Литмир - Электронная Библиотека
Содержание  
A
A

Я сказал хозяину, что у меня нет денег, и попросил немного отдохнуть и поесть. Видя, в каком плачевном состоянии я нахожусь, он, сжалившись, зачерпнул миску горячего супа и протянул мне. Эх, жаль, лапши было мало! Ну, на худой конец хоть какая-то еда. Я набегался за день, промок, к тому же и живот свело от голода, поэтому, как голодный волк, накинулся на суп и в один присест опустошил миску.

Больше медлить было нельзя. Старый Цинь или кто-нибудь еще могли хватиться меня и решить, что я сбежал. Я пустился в обратный путь и вскоре услышал позади шум грузовика. Я посторонился, уступая дорогу, но машина притормозила, дверца кабины открылась, и оттуда послышалось: «Садись!» Обрадовавшись, я поблагодарил, живо вскочил в кабину и пристроил в ногах мешок.

— Куда тебе? — спросил шофер.

Я хотел ответить, но вдруг насторожился, с чего это он интересуется? Разве он знает меня? К тому же его голос показался мне знакомым. Я повернулся к нему как раз в тот момент, когда он крепко затянулся, и огонь сигареты осветил его лицо. Да, он самый, Цуй Дацзяо! Это он задавил Черныша!

— Остановись, я выйду! — крикнул я. Но он, не сбавляя скорости, гнал машину вперед.

— Дай мне выйти! — повторил я.

— Сиди, я довезу тебя, — ответил он.

Я вскочил, пытаясь рвануть за тормоз, и закричал во всю глотку:

— Я не поеду в твоей машине, никогда в жизни не поеду!

Потом я стал вырывать руль из его рук.

— Ладно, валяй отсюда! — произнес он, внезапно остановив грузовик.

Я сошел. Машина, взревев мотором, тронулась дальше, оставив меня на черной слякотной дороге. Выбиваясь из последних сил, я спешил добраться до дому, но ноги увязали глубоко в глине, и только через пять часов я доплелся до Циншишаня.

Под уступом скалы, где было сухо и куда не долетал дождь, я аккуратно разложил свои глиняные фигурки, прикрыв их сверху мешком и свежей зеленой травой. Подойдя к дому, я заметил свет в своем окне. Старый Цинь и трое парней из бригады с суровыми вытянутыми физиономиями дожидались меня.

— Мы здесь уже давно, что за номера ты выкидываешь? — напустился на меня один из них.

— Я не убегал, нет-нет!

Вовсю хлеставший на улице дождь заглушил мои слова.

— Куда ты ходил?

Я выложил все начистоту.

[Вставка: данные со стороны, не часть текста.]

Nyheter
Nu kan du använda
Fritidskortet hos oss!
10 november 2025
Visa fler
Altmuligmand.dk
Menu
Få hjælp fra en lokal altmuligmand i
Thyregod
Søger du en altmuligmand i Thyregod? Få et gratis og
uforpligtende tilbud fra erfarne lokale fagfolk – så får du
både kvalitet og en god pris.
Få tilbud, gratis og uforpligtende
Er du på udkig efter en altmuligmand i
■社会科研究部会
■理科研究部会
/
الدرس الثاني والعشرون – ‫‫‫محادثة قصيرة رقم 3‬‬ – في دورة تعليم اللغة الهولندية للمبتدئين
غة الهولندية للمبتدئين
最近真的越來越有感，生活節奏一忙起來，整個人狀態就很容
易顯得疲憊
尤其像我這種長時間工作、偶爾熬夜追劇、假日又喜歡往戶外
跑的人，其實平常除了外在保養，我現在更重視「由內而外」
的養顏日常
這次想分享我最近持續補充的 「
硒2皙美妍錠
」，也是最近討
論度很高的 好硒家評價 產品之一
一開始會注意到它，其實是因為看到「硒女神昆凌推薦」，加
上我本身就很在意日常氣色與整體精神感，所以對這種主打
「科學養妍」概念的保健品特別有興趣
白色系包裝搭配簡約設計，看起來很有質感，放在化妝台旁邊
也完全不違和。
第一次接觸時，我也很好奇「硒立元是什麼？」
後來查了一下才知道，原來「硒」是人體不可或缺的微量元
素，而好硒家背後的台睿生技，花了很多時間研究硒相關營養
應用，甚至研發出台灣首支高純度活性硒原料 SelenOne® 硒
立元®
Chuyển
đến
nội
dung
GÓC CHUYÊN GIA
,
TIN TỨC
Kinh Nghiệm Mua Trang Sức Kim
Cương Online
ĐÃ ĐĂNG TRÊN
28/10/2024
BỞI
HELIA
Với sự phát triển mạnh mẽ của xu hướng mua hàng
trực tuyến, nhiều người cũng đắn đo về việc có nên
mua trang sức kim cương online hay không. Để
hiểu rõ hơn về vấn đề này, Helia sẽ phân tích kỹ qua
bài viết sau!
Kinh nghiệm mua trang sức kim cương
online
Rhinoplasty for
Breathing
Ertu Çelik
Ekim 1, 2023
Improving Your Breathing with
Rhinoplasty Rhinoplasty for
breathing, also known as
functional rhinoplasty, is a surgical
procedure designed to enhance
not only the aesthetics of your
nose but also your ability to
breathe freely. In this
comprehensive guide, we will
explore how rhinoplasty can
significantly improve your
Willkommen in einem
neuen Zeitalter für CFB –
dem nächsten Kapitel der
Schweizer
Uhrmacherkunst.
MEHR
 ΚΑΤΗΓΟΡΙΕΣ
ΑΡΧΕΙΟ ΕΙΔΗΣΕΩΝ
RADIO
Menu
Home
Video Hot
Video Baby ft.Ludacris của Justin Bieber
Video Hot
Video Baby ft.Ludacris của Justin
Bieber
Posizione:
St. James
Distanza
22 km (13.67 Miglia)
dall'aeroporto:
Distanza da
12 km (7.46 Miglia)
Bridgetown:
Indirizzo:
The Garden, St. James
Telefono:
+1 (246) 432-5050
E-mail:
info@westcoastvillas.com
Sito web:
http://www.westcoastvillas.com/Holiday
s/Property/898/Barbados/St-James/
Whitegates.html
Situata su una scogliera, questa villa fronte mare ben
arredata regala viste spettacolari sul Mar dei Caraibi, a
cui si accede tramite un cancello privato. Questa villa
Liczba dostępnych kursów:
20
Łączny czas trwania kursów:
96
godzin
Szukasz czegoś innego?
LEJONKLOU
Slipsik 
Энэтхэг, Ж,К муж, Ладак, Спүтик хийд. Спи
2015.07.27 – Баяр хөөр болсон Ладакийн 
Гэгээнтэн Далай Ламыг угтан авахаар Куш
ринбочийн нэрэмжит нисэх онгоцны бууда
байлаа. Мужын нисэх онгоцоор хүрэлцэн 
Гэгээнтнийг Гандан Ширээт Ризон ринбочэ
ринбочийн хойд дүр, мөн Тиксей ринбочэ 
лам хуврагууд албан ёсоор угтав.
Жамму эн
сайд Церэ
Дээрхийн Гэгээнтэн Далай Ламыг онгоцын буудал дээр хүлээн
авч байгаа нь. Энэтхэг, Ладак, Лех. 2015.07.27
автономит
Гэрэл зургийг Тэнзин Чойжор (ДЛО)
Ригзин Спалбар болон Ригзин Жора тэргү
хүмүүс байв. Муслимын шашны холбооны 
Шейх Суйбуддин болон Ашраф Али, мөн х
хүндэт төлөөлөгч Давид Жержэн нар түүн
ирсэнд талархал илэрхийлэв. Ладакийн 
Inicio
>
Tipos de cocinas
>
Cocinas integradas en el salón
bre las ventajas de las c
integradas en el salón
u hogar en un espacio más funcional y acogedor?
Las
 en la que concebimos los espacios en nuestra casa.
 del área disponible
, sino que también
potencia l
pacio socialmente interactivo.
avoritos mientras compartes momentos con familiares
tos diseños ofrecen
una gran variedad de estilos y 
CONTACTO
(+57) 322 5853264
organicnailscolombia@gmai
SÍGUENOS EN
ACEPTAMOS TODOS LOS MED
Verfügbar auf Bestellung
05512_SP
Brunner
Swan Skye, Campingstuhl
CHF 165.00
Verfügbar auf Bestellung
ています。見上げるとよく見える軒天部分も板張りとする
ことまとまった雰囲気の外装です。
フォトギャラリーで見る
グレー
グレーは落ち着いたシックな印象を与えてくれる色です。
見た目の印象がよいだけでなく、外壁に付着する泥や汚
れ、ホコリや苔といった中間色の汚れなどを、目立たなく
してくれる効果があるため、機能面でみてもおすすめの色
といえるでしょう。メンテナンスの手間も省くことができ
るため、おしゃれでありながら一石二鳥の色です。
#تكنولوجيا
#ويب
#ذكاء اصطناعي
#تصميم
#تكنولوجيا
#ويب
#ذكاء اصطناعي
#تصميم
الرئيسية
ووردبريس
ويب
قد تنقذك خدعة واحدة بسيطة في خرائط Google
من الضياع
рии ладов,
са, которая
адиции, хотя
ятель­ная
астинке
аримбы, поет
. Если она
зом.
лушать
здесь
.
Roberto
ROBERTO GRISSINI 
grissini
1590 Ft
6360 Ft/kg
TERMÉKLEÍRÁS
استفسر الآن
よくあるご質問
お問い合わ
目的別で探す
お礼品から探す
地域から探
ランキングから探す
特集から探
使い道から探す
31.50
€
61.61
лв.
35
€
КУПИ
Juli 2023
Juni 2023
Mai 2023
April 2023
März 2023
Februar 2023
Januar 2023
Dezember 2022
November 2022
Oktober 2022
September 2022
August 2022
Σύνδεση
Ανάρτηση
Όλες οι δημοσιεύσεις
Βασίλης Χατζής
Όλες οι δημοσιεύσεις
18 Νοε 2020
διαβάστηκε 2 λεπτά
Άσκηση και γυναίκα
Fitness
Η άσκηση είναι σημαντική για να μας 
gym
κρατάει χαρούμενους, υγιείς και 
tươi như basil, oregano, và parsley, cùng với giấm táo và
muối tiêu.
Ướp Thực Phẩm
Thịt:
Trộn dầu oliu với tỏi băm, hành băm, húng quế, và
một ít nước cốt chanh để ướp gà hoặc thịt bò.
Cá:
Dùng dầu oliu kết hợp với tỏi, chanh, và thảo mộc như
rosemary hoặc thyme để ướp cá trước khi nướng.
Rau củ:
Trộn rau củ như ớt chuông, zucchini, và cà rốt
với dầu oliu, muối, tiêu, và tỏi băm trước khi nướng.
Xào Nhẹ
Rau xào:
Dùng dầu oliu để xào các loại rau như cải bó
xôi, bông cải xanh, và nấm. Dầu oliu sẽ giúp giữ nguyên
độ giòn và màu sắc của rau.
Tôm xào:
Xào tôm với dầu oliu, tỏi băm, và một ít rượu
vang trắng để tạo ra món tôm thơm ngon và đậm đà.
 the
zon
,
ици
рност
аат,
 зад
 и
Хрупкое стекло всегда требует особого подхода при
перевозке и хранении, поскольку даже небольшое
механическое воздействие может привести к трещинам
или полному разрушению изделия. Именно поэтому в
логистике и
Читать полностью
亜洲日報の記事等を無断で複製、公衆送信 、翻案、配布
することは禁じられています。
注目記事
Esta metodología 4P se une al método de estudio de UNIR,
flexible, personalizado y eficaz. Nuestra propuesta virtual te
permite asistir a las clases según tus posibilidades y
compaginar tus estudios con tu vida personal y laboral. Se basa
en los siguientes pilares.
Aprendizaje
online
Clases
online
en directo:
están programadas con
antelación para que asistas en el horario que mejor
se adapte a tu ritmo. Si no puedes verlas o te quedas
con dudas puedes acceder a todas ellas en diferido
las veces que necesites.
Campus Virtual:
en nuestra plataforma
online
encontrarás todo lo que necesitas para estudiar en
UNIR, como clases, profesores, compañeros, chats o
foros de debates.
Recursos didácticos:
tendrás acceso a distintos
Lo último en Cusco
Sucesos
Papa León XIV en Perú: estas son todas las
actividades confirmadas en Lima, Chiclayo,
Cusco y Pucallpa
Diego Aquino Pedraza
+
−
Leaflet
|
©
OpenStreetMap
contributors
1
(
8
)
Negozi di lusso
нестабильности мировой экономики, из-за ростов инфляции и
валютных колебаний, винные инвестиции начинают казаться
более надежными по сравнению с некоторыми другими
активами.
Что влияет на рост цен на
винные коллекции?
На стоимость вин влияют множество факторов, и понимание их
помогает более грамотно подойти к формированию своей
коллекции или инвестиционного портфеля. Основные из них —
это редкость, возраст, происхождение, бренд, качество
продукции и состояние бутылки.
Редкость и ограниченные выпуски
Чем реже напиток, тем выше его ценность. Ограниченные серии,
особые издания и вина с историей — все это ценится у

Они с недоумением слушали меня, потом старый Цинь велел показать эти глиняные игрушки, судя по всему, он не слишком-то поверил мне. Они накинули на плечи резиновые плащи, старик взял ручной фонарик, и мы под дождем пошли к скале. Когда я откинул мешок и старый Цинь посветил фонариком, то он удивленно вскинул голову, будто спрашивая, к чему мне эти глиняные черепки? Но вслух сказал другое:

— Забирай поскорей в дом свои игрушки!

И, скинув с себя плащ, бросил его мне. Взволнованный, я пытался объясниться:

— Я ведь не думал убегать.

— Да мы и не сомневались, просто боялись, что ты покончишь с собой.

С этими словами он ушел, укрывшись с товарищем одним плащом.

А я, забыв про плащ, не замечая дождя, холодными струями стекавшего с головы, говорил себе: нет, пока на свете существует столько всего, достойного любви, я не хочу умирать!

8. Миновало более семисот дней моей ссылки.

Меня отпустили, объявив о моих «тяжких исторических прегрешениях, решаемых в рамках противоречий внутри народа», и одновременно указав о «снятии с меня ярлыков, возвращении в мастерскую для наблюдения за моими усилиями в дальнейшем». Не удивляйтесь противоречивости и корявости формулировок, ничего не поделаешь, такой уж был там уровень.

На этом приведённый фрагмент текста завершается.